24 March 2019

What am I doing wrong with this puzzle?

Remember the puzzle I posted last Saturday? https://www.rajibroy.com/?p=18817 The real problem in the book “The Riddler” (thank you Matt Moore for giving me that book) had 7 in the team – not 3. And the answer the book has 7/8. I am getting a far better probability. What am I doing wrong?

The problem, to remind ourselves is – randomly a black or white hat will be put on each of 7 of us. We cannot see our own color but we can see everybody else’s color. When called upon to guess our own color, we can call Black or White or we can say Pass. If one calls Black or White and is right, then the whole team wins. If it is wrong, then the whole team loses. However, if Pass is called, another person in random is asked to guess the color on their head. If everybody Passes then the whole team loses. What is the strategy to maximize the chance to win and what is that probability?

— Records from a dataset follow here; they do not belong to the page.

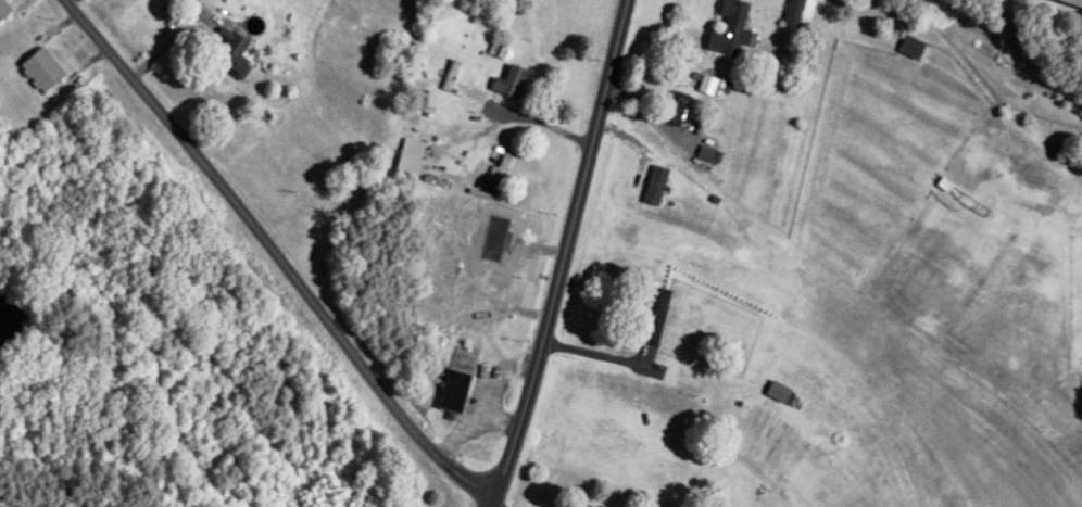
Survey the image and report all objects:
building: (1071, 3)
building: (4, 9)
building: (730, 29)
road: (170, 40)
building: (228, 51)
building: (42, 69)
building: (511, 83)
building: (419, 101)
building: (676, 110)
road: (542, 122)
building: (411, 157)
building: (504, 167)
building: (655, 186)
road: (565, 254)
road: (273, 256)
building: (653, 316)
road: (595, 353)
building: (454, 390)
building: (778, 392)
road: (498, 505)
building: (585, 505)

I am attaching the answer in the book which comes to 7/8 (using XOR logic).

My answer is the following:
The first person : If he sees the same color on the other six, he randomly calls a number. Else he says Pass.

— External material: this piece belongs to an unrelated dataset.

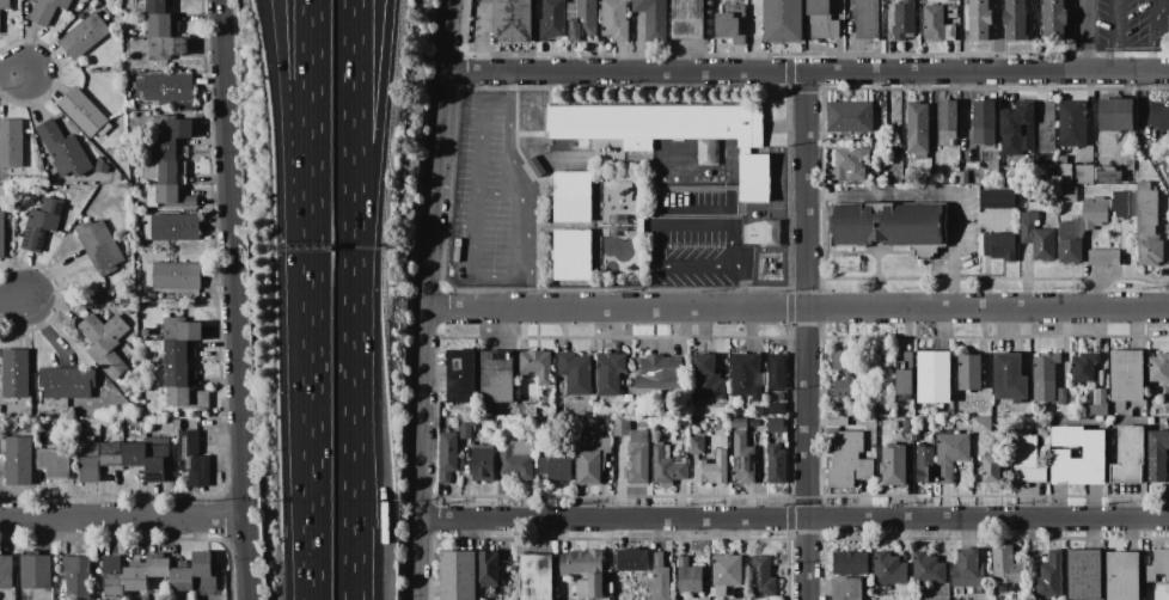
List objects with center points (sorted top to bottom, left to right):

The second person : Now he gets a chance only if the first person called Pass. Which means the first person has effectively said “All of you DO NOT have the same color”. So, if the second person sees the same color on everyone of the rest five, he simply calls the opposite color. He is guaranteed to be right. If he sees NOT all hats with the rest five to be of the same color, he simply says “Pass”.

The third person : uses the same logic. If the rest four have the same color, simply call the opposite color. Else say Pass.

This will go recursively and somebody is guaranteed to get the right answer. (In the absolute extreme case, The fifth person will call Pass – which is telling the sixth and seventh person – “Hey you two have different colors” and the sixth person can see the seventh person’s hat color….)

So independent of how many original players were there, there are only 2 cases the team loses – when the first person saw everybody else having the same color (all white or all black) and his random guess of his own color turned out to be wrong.

So, they lose with a probability of 2 / (2 the power n)

Winning probability is (1 minus the above) – which is much higher than 7/8

What am I doing wrong?



Posted March 24, 2019 by Rajib Roy in category "Puzzles

1 COMMENTS :

  1. By Jared Bronski on

    I think that you are solving a slightly different puzzle. In your version the guesses are taken sequentially, and everyone has perfect information. Anna guesses first, Ben goes second and knows what Anna guesses, Clarice goes third, etc.

    I do not have a copy of the book “The Riddler” but in the version of the puzzle that I am familiar with each player must make his or her guess based solely on what they know about who is wearing which hat. They do not know about prior guesses. Imagine, for instance, that each player is taken to a locked room. She is shown a picture of her 6 friends wearing white or black hats, and must guess based only on this information without knowing what other people have guessed. So when Clarice is asked for her guess she will not know if she is the first player or the last player or how many previous players might have passed. In this case the solution using the Hamming code is optimal.